Best Practices: Preserve Your Data

So you’re finished with your research project, now what? To make sure your data is accessible and usable in the future you must have a plan for preserving it. Sharing in a repository is not the same as preservation!

Things to Consider

  • What files do you need to keep long-term?
  • What file formats are your data saved in?
  • Where the data be stored long-term?
  • When and how will you back-up your data?

Remember to always keep a copy of your raw data before it is processed, and to keep data in its original format if you are converting it to another format.

Preservation Formats

Saving your data in proprietary formats risks your data being inaccessible in the future if you were to lose access to the software, or the program developers stop supporting and updating a program. Also, your data will not be usable to people who do not have that proprietary software. Whenever possible, use the following non-proprietary formats.

  • XML: Documents or web
  • CSV: Spreads
  • PDF: Documents
  • TIFF: Images

Suggested File Formats

Use non-proprietary, open, non-compressed file types when possible.
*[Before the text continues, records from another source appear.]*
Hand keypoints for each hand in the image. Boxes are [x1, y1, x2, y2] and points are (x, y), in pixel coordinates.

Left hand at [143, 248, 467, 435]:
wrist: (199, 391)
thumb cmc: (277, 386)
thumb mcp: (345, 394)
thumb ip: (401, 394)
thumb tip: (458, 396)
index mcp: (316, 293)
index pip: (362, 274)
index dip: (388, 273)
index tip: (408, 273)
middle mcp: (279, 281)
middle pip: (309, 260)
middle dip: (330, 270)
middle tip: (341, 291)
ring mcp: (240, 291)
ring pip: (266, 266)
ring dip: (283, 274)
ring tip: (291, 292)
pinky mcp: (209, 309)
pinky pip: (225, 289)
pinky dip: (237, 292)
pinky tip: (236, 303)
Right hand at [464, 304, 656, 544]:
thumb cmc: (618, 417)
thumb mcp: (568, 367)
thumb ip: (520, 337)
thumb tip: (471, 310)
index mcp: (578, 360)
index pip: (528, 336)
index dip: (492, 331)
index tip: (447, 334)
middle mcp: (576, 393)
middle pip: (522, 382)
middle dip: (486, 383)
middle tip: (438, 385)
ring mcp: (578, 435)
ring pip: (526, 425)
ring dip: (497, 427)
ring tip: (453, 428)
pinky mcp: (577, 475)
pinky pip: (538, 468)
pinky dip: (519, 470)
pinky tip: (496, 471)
Some suggested file types are:

  • Spreadsheets/Databases/Tabular data: CSV, TSV
  • Geospatial: GeoTIFF, NetCDF
  • Moving images: MOV, MPEG, AVI, MXF
  • Sounds: WAVE, AIFF, MP3
  • Statistics: ASCII, DTA, POR, SAS, SAV
  • Still images: TIFF, PNG
  • Text: XML, PDF/A, TXT Plain Text - with encoding: US-ASCII, UTF-8
  • Web archive: WARC
  • Containers: TAR, GZIP, ZIP